Enterprise Best Practice — Systemd Drop-in Hardening
# /etc/systemd/system/kubelet.service.d/10-kubeadm.conf
[Service]
- ExecStart=/usr/bin/kubelet
+ ExecStart=/usr/bin/kubelet \
+ --config=/etc/kubernetes/kubelet-config.yaml \
+ --container-runtime-endpoint=unix:///run/containerd/containerd.sock \
+ --node-ip=$(curl -sf http://169.254.169.254/latest/meta-data/local-ipv4) \
+ --rotate-certificates=true \
+ --rotate-server-certificates=true
Always pass --config pointing to a versioned KubeletConfiguration file tracked in Git. Never rely on bare CLI flags in production — they are invisible to policy engines.
💡 Tired of pasting proprietary configs into ChatGPT? Generic AI tools log your company's ARNs, DB strings, and private keys.
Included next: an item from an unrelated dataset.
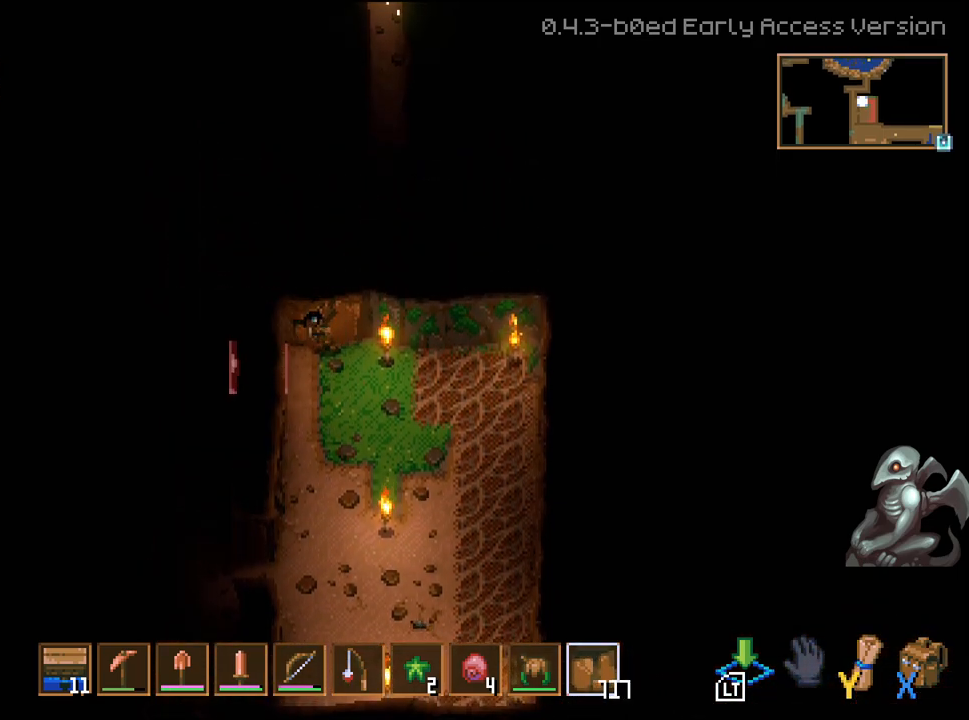
{"buttons": [], "left_stick": "left", "right_stick": "center", "events": [[33, "L2", "up"], [300, "right_stick", "center"], [367, "left_stick", "left"]]}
StackEngine is a zero-backend, pure Client-Side WASM utility. Drop your failing config into the sandbox above. We redact your secrets locally in the browser and auto-generate the refactored code using your own API key.
Prevention in CI/CD
1. Validate KubeletConfiguration in your node bootstrap pipeline
# Using kubelet's own dry-run flag (v1.26+)
kubelet --config=/etc/kubernetes/kubelet-config.yaml --dry-run
2. Checkov policy for KubeletConfiguration
# checkov custom policy — block port:0 and anonymous auth
metadata:
name: CKV_KUBELET_PORT_ENABLED
check:
resource_type: KubeletConfiguration
attribute: port
operator: not_equals
value: 0
3. OPA/Gatekeeper ConstraintTemplate — enforce webhook authz
package kubelet.auth
violation[{"msg": msg}] {
input.authorization.mode != "Webhook"
msg := "Kubelet authorization mode must be Webhook, not AlwaysAllow"
}
violation[{"msg": msg}] {
input.authentication.anonymous.enabled == true
msg := "Kubelet anonymous authentication must be disabled"
}
4. Node readiness smoke test in your AMI bake pipeline
#!/bin/bash
# Run post-boot in Packer or EC2 user-data test phase
sleep 15
curl -sk https://127.0.0.1:10250/healthz | grep -q ok || { echo "KUBELET_HEALTHZ_FAIL"; exit 1; }
Fail the AMI build if 10250/healthz doesn't return ok within 30 seconds. This catches port misconfiguration before the image ever reaches production.